• [WORK ITEM]:
Every line that holds the word "simulacros" needs to be copied from the data below.

• [EXTRACTED RECORDS]:

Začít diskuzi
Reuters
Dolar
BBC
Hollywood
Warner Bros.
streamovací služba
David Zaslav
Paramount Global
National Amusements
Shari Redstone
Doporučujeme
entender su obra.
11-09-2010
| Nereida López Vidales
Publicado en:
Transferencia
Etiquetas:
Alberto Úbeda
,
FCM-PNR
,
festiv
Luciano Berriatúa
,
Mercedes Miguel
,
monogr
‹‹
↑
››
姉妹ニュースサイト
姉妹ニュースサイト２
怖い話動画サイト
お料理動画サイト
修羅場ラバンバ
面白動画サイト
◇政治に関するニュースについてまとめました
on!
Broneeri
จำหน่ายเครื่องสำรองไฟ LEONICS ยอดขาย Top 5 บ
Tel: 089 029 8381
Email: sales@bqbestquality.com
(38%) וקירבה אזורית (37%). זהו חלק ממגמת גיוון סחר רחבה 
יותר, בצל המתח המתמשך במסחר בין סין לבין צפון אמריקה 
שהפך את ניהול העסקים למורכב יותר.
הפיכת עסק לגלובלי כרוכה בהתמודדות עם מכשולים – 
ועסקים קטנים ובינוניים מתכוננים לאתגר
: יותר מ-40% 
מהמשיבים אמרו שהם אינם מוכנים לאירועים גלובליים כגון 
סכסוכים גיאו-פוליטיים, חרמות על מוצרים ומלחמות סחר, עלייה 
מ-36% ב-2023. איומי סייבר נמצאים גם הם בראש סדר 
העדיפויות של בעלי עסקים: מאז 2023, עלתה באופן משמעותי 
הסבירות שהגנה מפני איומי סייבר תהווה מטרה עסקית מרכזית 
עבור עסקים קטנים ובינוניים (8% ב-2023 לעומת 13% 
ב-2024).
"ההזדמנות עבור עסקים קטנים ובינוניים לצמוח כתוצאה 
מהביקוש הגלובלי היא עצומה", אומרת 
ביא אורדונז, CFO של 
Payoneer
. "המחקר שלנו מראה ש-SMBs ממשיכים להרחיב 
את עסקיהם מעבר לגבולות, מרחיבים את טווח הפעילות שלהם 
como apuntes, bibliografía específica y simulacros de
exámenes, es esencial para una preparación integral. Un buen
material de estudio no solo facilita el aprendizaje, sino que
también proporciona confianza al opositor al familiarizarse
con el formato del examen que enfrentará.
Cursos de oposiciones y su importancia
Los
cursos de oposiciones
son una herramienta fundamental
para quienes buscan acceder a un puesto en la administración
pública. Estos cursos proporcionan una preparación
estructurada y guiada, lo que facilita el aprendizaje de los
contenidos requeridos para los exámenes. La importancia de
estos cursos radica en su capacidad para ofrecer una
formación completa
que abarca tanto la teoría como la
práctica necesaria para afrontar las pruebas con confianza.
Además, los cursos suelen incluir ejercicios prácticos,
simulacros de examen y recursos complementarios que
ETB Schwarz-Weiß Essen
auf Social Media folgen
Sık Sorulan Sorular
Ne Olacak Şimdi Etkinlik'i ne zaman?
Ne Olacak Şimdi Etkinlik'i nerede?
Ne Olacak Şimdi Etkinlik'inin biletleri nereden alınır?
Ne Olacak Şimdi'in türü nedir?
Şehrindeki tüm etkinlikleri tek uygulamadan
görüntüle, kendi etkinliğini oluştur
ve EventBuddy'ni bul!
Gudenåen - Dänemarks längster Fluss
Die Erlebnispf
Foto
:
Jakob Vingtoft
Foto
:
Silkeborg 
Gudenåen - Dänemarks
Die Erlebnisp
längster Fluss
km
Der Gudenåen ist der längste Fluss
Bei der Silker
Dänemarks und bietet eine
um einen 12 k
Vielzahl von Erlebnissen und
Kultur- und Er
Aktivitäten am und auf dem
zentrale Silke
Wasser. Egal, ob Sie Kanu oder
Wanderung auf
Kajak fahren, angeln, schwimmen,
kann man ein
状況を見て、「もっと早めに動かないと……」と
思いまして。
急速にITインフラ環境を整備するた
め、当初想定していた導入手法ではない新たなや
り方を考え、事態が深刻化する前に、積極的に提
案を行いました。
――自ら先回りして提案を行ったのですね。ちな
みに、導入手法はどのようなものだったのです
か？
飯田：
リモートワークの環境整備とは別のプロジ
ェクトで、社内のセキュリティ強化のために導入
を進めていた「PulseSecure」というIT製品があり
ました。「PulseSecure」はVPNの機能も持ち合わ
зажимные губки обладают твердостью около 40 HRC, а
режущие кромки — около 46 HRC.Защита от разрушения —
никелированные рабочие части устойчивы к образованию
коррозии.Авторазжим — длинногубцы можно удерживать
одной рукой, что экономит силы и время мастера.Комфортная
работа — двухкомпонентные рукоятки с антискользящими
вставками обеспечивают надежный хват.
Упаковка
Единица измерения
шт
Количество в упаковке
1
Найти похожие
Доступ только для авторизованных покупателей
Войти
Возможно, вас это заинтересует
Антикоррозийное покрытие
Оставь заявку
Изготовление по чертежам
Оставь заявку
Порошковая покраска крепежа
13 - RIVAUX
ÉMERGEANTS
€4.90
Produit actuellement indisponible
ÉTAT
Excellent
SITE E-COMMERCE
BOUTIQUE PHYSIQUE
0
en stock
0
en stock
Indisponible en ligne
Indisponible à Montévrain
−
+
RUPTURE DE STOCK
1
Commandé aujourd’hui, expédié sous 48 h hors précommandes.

• [EXERCISE RESPONSE]:
como apuntes, bibliografía específica y simulacros de
simulacros de examen y recursos complementarios que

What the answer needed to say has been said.